Al-Hasanah Publishing

Al-Hasanah Publishing
Punya naskah? Ingin diterbitkan jadi sebuah buku? Percayakan naskah Anda bersama penerbitan kami

Kamis, 16 Desember 2021

Ruang Lingkup Kemaritiman Indonesia

Indonesia adalah salah satu negara terbesar di dunia berdasarkan jumlah penduduk dan luas wilayahnya. Indonesia juga merupakan Negara kapulauan terbesar di dunia dengan lebih dari 17.508 buah pulaunya. Luas wilayah Indonesia seluruhnya mencapai 5.193.252 km2[1]. Pulau-pulau utamanya adalah Jawa dan Madura (132.187 Km2), Sumatra (473.600 Km2), Kalimantan (539.460 Km2), Sulawesi (189.216 Km2), Bali (5.561 Km2), dan Irian Jaya (422. 981 Km2). Inilah yang menjadi ruang lingkup kemaritiman Indonesia secara geografis.

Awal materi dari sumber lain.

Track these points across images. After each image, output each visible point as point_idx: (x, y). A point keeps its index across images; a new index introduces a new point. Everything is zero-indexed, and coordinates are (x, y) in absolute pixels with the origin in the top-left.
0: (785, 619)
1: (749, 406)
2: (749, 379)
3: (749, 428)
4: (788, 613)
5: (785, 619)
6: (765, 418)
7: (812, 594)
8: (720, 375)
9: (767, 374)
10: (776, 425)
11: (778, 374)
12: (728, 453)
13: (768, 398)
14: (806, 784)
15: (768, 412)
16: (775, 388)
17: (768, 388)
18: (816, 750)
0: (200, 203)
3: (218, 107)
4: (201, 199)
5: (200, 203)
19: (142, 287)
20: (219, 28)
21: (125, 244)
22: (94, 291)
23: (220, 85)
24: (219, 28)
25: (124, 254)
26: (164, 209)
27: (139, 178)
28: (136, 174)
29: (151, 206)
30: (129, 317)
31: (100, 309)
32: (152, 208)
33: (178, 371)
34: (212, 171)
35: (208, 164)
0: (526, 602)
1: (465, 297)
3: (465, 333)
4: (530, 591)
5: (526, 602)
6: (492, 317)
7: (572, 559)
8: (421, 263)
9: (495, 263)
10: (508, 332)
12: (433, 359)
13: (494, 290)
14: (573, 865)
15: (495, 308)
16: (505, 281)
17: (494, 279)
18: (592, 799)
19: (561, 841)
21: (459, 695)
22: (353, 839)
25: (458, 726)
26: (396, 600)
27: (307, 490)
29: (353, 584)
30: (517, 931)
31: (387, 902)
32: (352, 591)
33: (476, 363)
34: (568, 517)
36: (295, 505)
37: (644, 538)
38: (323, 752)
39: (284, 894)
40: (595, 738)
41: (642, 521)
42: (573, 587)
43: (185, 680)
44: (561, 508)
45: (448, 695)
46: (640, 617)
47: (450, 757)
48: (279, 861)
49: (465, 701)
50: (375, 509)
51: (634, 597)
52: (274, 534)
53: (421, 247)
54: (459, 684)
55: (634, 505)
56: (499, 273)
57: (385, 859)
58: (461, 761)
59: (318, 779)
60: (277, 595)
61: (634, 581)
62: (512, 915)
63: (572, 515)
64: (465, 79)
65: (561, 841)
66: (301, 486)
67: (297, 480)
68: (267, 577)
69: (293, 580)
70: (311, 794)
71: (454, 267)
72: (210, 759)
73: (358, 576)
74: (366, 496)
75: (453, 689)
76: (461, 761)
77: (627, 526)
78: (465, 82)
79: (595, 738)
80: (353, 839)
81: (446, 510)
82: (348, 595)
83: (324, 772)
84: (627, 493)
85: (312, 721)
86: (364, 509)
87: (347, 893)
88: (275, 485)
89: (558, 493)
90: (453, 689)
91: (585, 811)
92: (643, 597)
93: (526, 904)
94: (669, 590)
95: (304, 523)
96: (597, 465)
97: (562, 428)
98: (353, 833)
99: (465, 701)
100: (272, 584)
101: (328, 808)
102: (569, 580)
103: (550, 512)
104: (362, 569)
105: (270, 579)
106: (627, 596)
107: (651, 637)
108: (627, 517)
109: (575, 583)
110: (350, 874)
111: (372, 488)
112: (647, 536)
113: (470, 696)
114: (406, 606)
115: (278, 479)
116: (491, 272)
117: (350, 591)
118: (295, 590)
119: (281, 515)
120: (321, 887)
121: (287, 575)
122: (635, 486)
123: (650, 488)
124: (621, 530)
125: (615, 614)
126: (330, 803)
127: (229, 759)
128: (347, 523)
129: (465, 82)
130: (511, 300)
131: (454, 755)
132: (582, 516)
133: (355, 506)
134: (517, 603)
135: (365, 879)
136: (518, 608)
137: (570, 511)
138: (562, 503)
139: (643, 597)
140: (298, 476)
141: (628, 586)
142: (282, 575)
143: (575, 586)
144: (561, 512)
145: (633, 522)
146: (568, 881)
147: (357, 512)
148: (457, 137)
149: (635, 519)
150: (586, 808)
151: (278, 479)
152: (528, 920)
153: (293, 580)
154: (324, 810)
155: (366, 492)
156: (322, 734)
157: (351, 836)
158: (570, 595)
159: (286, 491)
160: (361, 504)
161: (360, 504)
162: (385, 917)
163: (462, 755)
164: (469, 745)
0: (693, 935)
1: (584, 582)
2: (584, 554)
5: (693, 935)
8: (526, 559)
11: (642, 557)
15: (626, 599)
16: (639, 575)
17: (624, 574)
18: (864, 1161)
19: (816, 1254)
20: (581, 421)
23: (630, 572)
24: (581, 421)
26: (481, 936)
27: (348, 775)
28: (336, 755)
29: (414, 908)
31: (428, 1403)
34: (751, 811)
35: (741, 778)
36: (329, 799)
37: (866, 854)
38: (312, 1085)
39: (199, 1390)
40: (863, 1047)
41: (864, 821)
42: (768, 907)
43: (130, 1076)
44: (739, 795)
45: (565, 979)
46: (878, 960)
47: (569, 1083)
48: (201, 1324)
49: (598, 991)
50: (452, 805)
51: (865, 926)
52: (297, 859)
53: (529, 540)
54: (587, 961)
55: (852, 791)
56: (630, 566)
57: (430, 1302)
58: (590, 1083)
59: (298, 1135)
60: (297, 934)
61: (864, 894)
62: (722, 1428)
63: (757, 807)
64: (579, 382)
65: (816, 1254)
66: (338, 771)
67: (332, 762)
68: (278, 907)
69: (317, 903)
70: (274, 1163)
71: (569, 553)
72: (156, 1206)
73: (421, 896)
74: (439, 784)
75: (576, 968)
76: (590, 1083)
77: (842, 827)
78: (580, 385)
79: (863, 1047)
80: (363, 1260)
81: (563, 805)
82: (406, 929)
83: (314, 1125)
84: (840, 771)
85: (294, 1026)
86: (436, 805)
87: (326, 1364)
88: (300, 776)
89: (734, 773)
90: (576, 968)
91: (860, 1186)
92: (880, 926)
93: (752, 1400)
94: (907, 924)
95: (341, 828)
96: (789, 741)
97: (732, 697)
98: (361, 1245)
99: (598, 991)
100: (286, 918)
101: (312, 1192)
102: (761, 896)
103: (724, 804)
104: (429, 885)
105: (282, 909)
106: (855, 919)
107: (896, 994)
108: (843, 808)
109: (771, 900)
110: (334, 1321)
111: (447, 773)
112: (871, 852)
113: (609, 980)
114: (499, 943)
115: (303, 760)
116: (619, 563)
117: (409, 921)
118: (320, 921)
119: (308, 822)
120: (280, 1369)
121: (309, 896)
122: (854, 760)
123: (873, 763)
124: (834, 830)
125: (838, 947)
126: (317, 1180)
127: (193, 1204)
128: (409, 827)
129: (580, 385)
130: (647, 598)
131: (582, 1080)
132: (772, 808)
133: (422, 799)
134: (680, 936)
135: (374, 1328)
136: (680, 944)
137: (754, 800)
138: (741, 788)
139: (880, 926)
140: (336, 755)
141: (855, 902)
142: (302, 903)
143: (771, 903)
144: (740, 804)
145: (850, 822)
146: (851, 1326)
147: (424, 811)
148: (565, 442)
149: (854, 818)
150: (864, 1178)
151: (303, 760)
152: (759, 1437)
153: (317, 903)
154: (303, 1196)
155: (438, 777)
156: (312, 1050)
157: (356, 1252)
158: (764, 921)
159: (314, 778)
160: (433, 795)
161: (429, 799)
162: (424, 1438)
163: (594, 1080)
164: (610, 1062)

Adapun aspek lainnya mengacu pada latar sejarah Maritim yang merupakan salah satu bidang sejarah tematik, yang bertujuan mengkaji tentang segala sesuatu yang berhubungan dengan perkembangan aktivitas manusia di bidang kelautan. Maka, ruang lingkup kajiannya juga mencakup aktivitas pelayaran, perdagangan, perikanan, teknologi navigasi, perkapalan, budaya pesisir, perampokan, angkatan laut, dan sebagainya. Orientasi kajian ini dapat digunakan pada lingkup spasial baik lokal, nasional, regional, dan dunia internasional. Jika dihubungkan secara korelatif antara pentingnya kajian sejarah maritim dengan kondisi faktual-obyektif geografis (wilayah) Indonesia, maka tentu saja akan dan masih dijumpai beberapa kondisi ironis yang memperihatinkan. Sebut saja cap atau label yang telah terlanjur diberikan pada Indonesia sebagai negara agraris, seakan telah menjadi sebuah kesepakatan sejarah yang demikian sulit untuk dibantah. Hal ini tentu saja berangkat dari realita bahwa mayoritas rakyat Indonesia sejak dahulu kala memang telah menjadikan sektor pertanian sebagai penopang ekonomi keluarga.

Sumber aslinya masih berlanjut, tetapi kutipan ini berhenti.